## Extracted records
================================

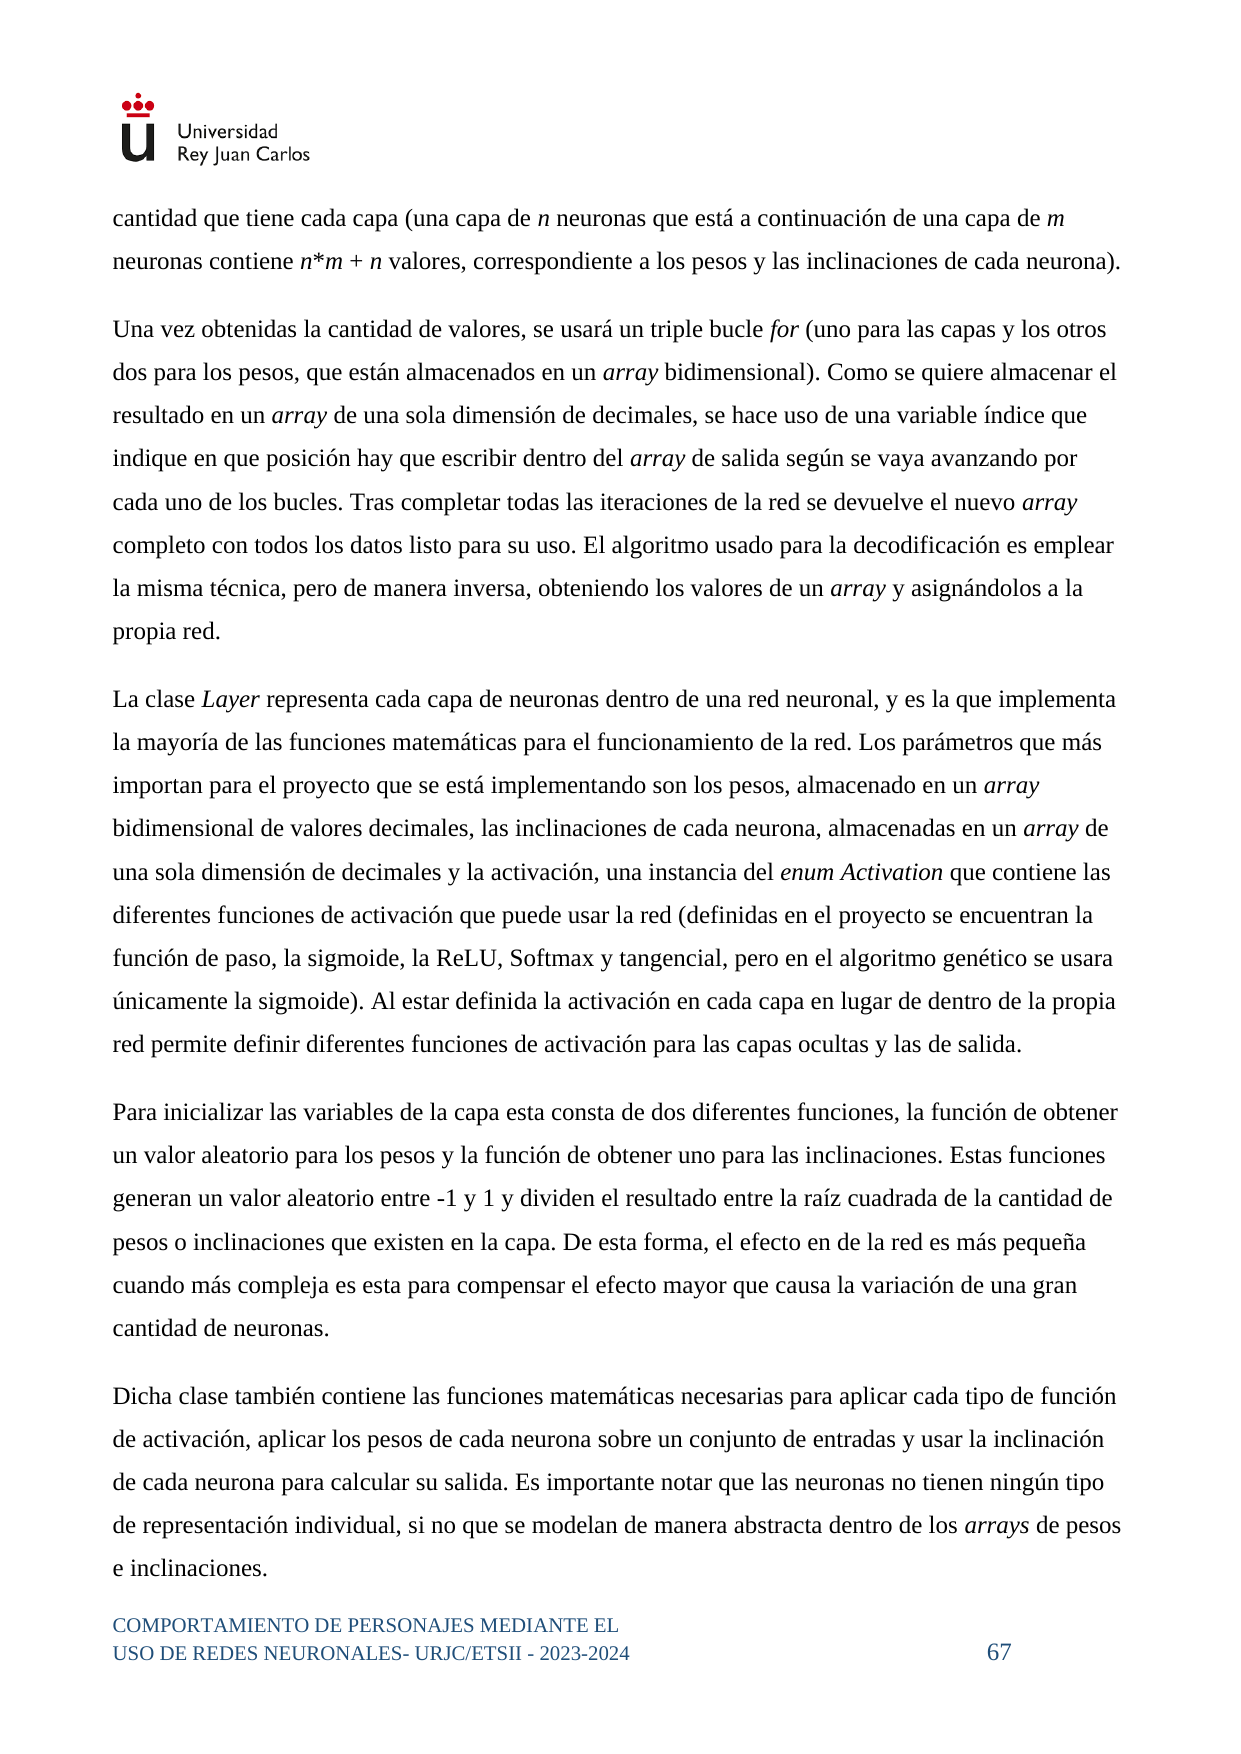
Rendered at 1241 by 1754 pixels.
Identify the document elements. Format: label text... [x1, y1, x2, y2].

================================

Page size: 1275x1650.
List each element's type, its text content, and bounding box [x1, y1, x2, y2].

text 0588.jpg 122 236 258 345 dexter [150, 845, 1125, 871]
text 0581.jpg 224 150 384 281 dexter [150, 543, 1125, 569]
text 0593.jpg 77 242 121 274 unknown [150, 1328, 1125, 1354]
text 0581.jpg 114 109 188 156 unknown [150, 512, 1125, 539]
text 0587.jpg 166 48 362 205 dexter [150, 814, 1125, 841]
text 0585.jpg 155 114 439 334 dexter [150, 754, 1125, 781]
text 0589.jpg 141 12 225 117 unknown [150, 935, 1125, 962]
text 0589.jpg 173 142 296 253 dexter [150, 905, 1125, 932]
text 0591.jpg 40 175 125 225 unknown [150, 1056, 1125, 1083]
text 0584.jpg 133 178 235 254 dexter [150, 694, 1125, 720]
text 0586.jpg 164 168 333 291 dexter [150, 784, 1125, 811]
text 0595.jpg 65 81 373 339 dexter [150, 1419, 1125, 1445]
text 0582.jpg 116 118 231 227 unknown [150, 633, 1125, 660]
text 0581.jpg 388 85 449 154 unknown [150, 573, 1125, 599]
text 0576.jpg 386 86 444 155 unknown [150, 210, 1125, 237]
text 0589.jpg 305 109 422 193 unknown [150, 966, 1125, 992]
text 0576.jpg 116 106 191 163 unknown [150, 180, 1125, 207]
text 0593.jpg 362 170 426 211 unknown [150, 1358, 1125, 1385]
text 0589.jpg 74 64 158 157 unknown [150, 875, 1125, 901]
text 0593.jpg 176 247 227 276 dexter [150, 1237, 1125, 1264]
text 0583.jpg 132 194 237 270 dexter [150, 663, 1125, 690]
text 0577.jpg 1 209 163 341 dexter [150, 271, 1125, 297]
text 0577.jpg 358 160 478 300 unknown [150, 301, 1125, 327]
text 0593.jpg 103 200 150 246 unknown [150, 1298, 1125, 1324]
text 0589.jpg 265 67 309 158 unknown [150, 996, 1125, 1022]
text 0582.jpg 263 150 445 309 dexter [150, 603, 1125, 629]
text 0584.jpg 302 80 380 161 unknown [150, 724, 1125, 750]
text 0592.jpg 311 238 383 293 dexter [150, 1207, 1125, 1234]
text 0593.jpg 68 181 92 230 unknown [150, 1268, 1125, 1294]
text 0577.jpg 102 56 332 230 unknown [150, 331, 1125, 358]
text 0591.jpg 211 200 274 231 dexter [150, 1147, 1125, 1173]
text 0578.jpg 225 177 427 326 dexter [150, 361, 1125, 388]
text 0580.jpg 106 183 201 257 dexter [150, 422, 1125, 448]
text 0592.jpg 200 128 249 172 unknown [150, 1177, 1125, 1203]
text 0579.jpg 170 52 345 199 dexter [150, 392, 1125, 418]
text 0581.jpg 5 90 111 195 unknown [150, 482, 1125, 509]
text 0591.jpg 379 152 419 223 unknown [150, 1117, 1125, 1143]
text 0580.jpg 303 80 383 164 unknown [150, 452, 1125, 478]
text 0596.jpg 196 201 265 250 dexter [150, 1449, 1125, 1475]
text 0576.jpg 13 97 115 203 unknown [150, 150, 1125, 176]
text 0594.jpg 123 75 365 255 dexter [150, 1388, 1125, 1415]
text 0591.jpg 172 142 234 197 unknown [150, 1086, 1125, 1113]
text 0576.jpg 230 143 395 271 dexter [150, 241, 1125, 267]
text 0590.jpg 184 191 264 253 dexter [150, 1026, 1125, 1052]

================================

## Assigned task
Proceeding from the line containing "Rendered at 1241 by 1754 pixels." through the line containing "Identify the document", transcribe the lines above exactly, both end lines included.

## Reply
Rendered at 1241 by 1754 pixels.
Identify the document elements. Format: label text... [x1, y1, x2, y2].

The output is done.